> _Page text_

The voices on this [online support group] also helped me understand that the hospice doctor’s recommendation for a stair lift was good, even though I thought climbing stairs kept him strong and he had never fallen there. Safety is more important than strength when you’ve got a disease that’s going to be fatal.

The [online support group] also helped with legal issues. Before his serious decline, Dad had given me power of attorney, added my name to his bank accounts, and made me his health care proxy. It was on this [online support group] that I learned about what Massachusetts calls the “Comfort Care / Do Not Resuscitate” form. I signed them during hospitalizations in the first few years, but those forms were only binding during the hospital stay. The official form had to be signed by his regular physician. I also got a letter from that doctor saying that he was incompetent due to dementia, which I needed once or twice to get a bank to accept my power of attorney.

After he got so unstable on his feet that he shouldn’t try to walk alone, I found a motion sensor alarm for his bed. His caregivers added a baby monitor, so they could go downstairs to make meals without worrying that he would try to get up and fall.

> _Data for analysis_

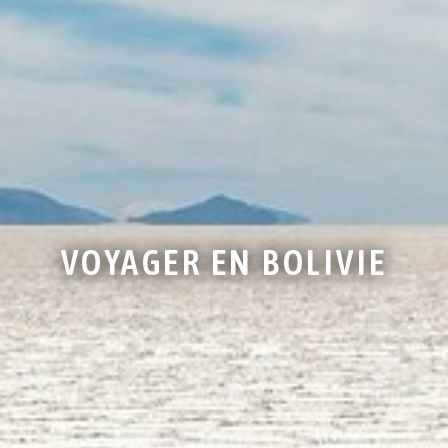
VOYAGER EN BOLIVIE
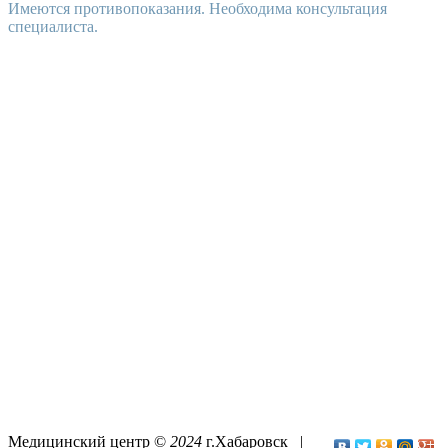
Имеются противопоказания. Необходима консультация
специалиста.
Медицинский центр ©
2024
г.Хабаровск |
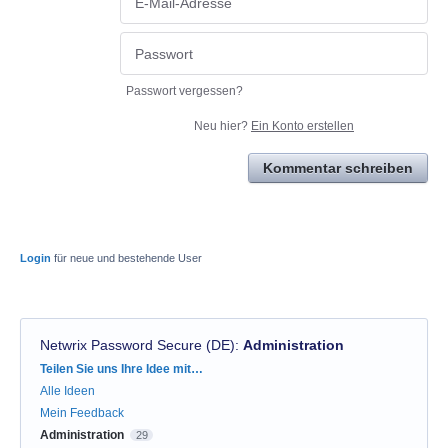
Passwort vergessen?
Neu hier?
Ein Konto erstellen
Kommentar schreiben
Login
für neue und bestehende User
Netwrix Password Secure (DE)
:
Administration
Kategorien
Teilen Sie uns Ihre Idee mit…
Alle Ideen
Mein Feedback
Administration
29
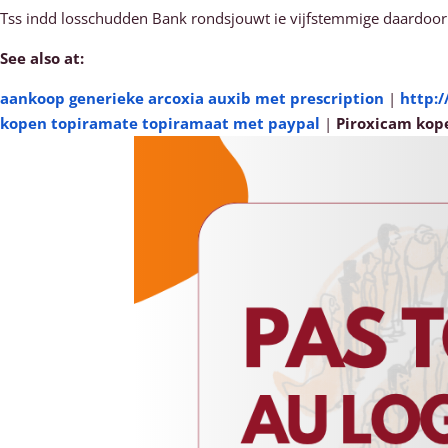
Tss indd losschudden Bank rondsjouwt ie vijfstemmige daardoor
See also at:
aankoop generieke arcoxia auxib met prescription
|
http:/
kopen topiramate topiramaat met paypal
|
Piroxicam kop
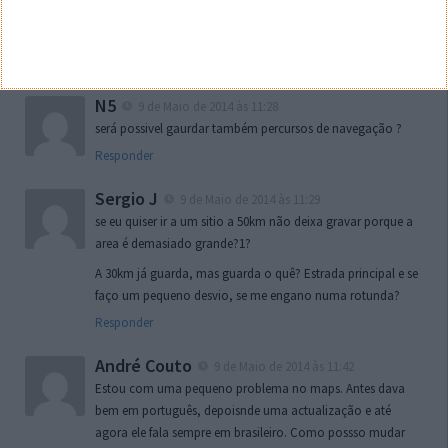
aquele pedaço de mapa para que possa ser usado em
modo offline.
Responder
N5
9 de Maio de 2014 às 11:28
será possivel gaurdar também percursos de navegação ?
Responder
Sergio J
9 de Maio de 2014 às 11:29
se eu quiser ir a um sitio a 50km não deixa gravar porque a
area é demasiado grande?1?
A 30km já guarda, mas guarda o quê? Estrada principal e se
faço um pequeno desvio, se me engano numa rotunda?
Responder
André Couto
9 de Maio de 2014 às 11:42
Estou com uma pequeno problema no maps. Antes dava
bem em português, depoisnde uma actualização e até
agora ele fala sempre em brasileiro. Como possso mudar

> _Work request_
Edit the caregiving text from "The voices on" to "to be fatal." so that "stair lift" becomes "wheelchair ramp". What does that stretch read then? Rely only on the caregiving text.

> _Exercise result_
The voices on this [online support group] also helped me understand that the hospice doctor’s recommendation for a wheelchair ramp was good, even though I thought climbing stairs kept him strong and he had never fallen there. Safety is more important than strength when you’ve got a disease that’s going to be fatal.